PLCγ1 could be phosphorylated at Tyr771, 783 and 1245. However, phosphorylation by Syk at Tyr783 activated the enzymatic activity of PLCγ1 [22,23]. Therefore, the activity of PLCγ1 was assessed by examining the phosphorylation of PLCγ1 at tyrosine 783 using Western blot analysis. To assess PKCα activity, 16HBE cells were gently rinsed 3 times in chilled PBS, followed by the addition of 250 μL of lysis buffer (containing 35 mM Tris-HCl, 0.4 mM EGTA, 10 mM MgCl2, 0.01% Triton X-100, 1 mM PMSF and 1 mM protease inhibitor) (Beyotime, China). After supercentrifugation, cytosolic fractions contained soluble proteins and unactivated PKC, while particulate fractions contained nonsoluble material (cell membranes, nuclear particles and cytoskeletal elements), as well as all translocated and activated PKC. The variation in the activity of PKCα was estimated by the differential quantity of particulate fractions and assessed by Western blot analysis (same as the “Western Blot” Section, mentioned above).

3.8. Statistical Analysis

Data were reported as x ± S.D. and analyzed by one-way ANOVA with SNK-q test for the comparison between each group.

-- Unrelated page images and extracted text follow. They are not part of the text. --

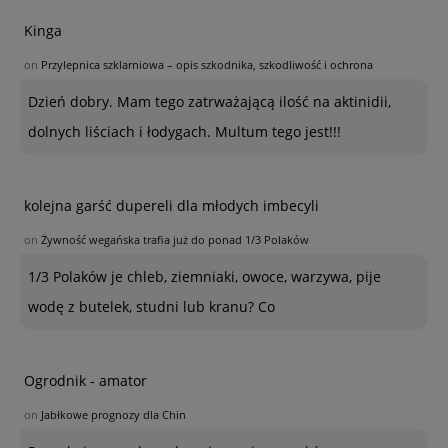
Kinga
on
Przylepnica szklarniowa – opis szkodnika, szkodliwość i ochrona
Dzień dobry. Mam tego zatrważającą ilość na aktinidii,
dolnych liściach i łodygach. Multum tego jest!!!
kolejna garść dupereli dla młodych imbecyli
on
Żywność wegańska trafia już do ponad 1/3 Polaków
1/3 Polaków je chleb, ziemniaki, owoce, warzywa, pije
wodę z butelek, studni lub kranu? Co
Ogrodnik - amator
on
Jabłkowe prognozy dla Chin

Statistical significance is indicated where p < 0.05.

4. Conclusions

Taken together, our study demonstrates that oxidative stress opens the TRPM2 ion channel, which enables Ca2+ influx. Subsequently, the phosphorylation of PLCγ1 is responsible for the activation and translocation of PKCα in 16HBE cells. The activation of PKCα results in reduction of ZO-1 and claudin-2, opening the TJs in the airway epithelium. Furthermore, 16HBE cells pretreated with a PLC inhibitor, a PKCα inhibitor or subjected to TRPM2 silencing exhibited increased resistance to hyperpermeability induced by H2O2. We speculate that oxidative stress opens airway TJs through a TRPM2-PLCγ1-PKCα signaling pathway.